The elections are “all very much positive for Serbian credit,” Abbas Ameli-Renani, a strategist at Royal Bank of Scotland Group Plc, said by e-mail on March 14. “In my view, all the positive news is already priced at this stage and I don’t expect any further relative tightening of Serbian yields on the back of a positive election outcome.”
Yields on the 2021 dollar bond rose 3 basis points, or 0.03 percentage point, to 5.57 percent by 2:44 p.m. on March 14 in Belgrade, data compiled by Bloomberg show.
Supporters also say Vucic is committed to fighting corruption that has left Serbia behind all its ex-Yugoslav partners and neighboring EU members Romania and Hungary in Berlin-based Transparency International’s 2013 corruption perception rankings.

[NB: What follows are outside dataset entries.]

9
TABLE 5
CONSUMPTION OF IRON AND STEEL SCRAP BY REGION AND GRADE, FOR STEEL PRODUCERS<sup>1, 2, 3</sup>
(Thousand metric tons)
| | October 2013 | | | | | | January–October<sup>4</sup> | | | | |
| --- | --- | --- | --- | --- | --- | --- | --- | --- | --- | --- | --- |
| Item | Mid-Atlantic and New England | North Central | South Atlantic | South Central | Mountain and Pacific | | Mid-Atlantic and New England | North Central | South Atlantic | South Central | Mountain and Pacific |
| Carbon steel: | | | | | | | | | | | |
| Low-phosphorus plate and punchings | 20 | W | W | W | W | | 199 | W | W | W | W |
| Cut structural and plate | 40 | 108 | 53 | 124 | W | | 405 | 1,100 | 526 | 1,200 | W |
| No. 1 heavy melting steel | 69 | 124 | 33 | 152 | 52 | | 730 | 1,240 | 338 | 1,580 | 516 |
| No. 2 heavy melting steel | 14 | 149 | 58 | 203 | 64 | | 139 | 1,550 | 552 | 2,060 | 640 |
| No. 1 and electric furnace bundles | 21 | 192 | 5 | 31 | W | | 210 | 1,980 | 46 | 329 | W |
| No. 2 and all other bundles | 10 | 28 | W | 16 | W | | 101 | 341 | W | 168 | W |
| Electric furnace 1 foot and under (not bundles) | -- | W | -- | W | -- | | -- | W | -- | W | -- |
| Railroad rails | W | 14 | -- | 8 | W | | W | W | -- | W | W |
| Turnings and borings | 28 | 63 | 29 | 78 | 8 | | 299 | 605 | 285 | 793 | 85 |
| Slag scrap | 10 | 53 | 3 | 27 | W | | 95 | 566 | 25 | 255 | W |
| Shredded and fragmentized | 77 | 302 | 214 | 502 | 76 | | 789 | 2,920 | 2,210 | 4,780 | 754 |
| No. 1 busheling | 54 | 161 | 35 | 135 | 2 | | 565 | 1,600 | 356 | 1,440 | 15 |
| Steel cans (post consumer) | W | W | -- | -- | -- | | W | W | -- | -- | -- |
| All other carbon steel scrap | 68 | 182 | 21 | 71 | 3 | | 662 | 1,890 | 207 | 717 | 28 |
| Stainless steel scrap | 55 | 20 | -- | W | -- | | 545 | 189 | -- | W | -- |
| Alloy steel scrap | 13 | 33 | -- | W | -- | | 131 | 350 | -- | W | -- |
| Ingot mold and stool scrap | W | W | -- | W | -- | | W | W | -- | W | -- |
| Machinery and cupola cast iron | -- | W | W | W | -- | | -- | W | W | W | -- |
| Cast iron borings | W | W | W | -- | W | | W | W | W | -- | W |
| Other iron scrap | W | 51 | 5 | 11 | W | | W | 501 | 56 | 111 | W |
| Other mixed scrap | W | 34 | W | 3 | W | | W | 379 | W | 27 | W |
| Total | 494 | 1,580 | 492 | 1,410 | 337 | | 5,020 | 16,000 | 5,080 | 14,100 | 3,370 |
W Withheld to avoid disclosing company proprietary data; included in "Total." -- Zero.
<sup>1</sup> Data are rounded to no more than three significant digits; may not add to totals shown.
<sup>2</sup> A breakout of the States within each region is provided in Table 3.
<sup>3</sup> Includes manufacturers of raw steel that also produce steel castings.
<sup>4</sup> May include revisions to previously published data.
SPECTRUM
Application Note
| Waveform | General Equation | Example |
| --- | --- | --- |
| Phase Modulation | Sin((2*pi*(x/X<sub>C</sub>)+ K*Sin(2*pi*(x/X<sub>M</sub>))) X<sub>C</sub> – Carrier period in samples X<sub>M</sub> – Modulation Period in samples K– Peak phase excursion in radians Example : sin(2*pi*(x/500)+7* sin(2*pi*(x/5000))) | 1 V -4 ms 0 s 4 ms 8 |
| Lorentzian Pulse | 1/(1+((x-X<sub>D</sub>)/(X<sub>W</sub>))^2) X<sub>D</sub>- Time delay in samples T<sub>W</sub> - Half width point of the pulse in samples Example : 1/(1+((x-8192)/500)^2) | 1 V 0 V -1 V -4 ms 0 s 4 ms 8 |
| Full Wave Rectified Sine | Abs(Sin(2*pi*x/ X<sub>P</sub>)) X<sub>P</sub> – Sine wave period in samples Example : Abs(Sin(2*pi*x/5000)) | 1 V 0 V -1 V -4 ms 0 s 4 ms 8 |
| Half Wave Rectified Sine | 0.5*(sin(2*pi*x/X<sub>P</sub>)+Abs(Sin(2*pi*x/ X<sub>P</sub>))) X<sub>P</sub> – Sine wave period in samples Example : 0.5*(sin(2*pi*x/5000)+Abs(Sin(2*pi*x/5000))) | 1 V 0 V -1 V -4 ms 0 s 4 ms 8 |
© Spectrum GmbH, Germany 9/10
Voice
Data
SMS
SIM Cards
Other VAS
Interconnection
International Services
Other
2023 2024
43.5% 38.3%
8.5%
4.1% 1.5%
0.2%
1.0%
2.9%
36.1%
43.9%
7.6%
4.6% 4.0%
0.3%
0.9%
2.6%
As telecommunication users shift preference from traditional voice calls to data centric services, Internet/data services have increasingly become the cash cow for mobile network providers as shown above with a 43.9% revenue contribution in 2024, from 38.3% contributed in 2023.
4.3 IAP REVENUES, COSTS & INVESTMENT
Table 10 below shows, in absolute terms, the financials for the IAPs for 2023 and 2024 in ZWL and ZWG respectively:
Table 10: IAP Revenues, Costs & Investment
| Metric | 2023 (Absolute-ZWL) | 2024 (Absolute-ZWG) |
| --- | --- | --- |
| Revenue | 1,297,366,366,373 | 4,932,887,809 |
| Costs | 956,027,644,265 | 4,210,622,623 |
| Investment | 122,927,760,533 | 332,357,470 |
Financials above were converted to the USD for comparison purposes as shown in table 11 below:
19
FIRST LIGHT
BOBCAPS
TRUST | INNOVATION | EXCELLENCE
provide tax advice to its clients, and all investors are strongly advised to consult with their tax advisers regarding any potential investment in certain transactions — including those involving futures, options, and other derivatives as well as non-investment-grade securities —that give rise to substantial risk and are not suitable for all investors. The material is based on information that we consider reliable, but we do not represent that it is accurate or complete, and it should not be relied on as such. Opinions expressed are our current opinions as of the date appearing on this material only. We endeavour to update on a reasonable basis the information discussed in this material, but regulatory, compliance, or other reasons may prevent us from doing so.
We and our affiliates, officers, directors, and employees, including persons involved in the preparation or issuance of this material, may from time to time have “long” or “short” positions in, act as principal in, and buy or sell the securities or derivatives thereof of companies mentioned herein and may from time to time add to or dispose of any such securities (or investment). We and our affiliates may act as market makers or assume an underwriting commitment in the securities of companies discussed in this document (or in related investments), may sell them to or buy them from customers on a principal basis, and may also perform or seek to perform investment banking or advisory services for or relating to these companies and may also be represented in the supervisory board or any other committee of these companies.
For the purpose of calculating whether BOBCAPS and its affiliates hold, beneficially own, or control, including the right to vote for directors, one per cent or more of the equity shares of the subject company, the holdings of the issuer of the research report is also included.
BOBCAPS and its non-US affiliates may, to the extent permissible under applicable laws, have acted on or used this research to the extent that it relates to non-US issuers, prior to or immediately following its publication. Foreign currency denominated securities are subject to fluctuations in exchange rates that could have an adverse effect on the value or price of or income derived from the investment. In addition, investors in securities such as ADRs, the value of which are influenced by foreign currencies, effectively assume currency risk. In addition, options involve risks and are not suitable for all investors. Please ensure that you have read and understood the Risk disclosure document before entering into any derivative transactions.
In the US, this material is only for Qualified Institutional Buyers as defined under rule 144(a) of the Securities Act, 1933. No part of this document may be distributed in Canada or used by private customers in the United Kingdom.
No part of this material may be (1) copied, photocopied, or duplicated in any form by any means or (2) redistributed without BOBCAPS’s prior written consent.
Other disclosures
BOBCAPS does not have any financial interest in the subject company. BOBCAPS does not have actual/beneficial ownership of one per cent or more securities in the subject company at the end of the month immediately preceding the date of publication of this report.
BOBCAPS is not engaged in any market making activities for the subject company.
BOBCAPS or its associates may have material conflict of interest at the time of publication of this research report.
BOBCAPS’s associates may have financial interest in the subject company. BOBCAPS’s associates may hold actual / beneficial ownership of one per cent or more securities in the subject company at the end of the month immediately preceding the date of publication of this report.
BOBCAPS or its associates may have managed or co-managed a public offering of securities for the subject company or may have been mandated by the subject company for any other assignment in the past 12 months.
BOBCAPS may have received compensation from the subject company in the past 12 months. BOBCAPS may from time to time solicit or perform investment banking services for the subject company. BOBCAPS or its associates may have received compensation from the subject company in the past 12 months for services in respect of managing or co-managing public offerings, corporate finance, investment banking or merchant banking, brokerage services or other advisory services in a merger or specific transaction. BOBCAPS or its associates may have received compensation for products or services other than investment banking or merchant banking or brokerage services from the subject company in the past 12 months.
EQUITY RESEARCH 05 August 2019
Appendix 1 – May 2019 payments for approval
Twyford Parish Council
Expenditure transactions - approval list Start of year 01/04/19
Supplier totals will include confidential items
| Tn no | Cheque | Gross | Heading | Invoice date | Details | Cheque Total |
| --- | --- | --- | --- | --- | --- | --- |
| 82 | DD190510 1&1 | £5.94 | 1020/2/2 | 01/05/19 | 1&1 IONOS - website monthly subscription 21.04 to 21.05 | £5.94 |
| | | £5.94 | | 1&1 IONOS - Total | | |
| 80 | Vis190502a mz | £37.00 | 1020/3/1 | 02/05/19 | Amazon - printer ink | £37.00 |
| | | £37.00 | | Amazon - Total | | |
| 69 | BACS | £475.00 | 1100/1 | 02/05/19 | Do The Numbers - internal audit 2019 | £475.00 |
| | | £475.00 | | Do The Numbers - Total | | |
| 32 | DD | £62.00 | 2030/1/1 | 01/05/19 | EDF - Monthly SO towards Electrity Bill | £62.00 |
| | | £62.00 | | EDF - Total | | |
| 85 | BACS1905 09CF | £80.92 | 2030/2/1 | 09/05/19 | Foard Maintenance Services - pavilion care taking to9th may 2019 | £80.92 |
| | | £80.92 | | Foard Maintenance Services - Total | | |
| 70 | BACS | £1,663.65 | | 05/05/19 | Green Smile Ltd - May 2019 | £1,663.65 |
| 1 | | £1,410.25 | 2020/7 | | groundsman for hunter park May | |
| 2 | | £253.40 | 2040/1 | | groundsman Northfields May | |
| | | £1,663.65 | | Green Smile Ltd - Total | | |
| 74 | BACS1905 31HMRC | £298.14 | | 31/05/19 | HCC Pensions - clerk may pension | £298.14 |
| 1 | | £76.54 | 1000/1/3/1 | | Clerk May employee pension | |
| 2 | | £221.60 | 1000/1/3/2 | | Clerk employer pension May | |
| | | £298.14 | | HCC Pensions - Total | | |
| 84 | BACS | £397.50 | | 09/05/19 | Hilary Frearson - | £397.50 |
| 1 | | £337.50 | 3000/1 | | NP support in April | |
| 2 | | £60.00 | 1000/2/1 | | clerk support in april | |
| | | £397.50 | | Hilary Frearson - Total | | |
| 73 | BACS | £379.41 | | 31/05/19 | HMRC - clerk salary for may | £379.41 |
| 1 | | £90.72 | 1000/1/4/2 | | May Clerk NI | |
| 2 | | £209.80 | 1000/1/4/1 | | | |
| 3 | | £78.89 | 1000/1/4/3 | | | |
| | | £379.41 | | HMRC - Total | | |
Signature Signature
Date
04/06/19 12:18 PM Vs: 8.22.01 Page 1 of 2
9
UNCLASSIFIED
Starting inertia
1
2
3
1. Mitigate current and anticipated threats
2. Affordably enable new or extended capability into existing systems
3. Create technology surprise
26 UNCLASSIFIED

Dragoljub Jovicevic, a 54-year-old lawyer from Belgrade, said he is casting his vote for Vucic and the Progressives because they will be “decisive” in dealing with rampant graft.
“I know corruption won’t disappear overnight,” Jovicevic said, as he sipped coffee at a cafe overlooking Belgrade’s St. Sava cathedral. “But someone needs to start doing that or we’re doomed.”
While Vucic has promised to form a cabinet with broad support to tackle unpopular measures, “we are more likely to end up with a narrow coalition,” said Naz Masraff, an analyst at political-risk assessor Eurasia Group in London, in a March 4 note. Vucic has yet to prove his commitment to reform is genuine, Masraff said.
The Progressives have “talked the talk of economic reforms” but “done little to walk the walk,” Masraff said.
Serbia’s new government will inherit an economy that the central bank expects to grow 1 percent this year. Serbia’s 2014 budget targets a fiscal deficit of 7.1 percent of gross domestic product. It will need to narrow the gap further and cut public debt by 2016 to meet commitments to the IMF, which suspended a loan in 2012.
The next government needs to focus on fixing its pension system and labor market, overhauling failing state-owned enterprises and cleaning up public finances, unpopular measures that if not done quickly may turn public opinion against it.
“If they start with economic, social and institutional reforms they have a chance to last longer,” Licht said. “If not, the citizens will punish them.”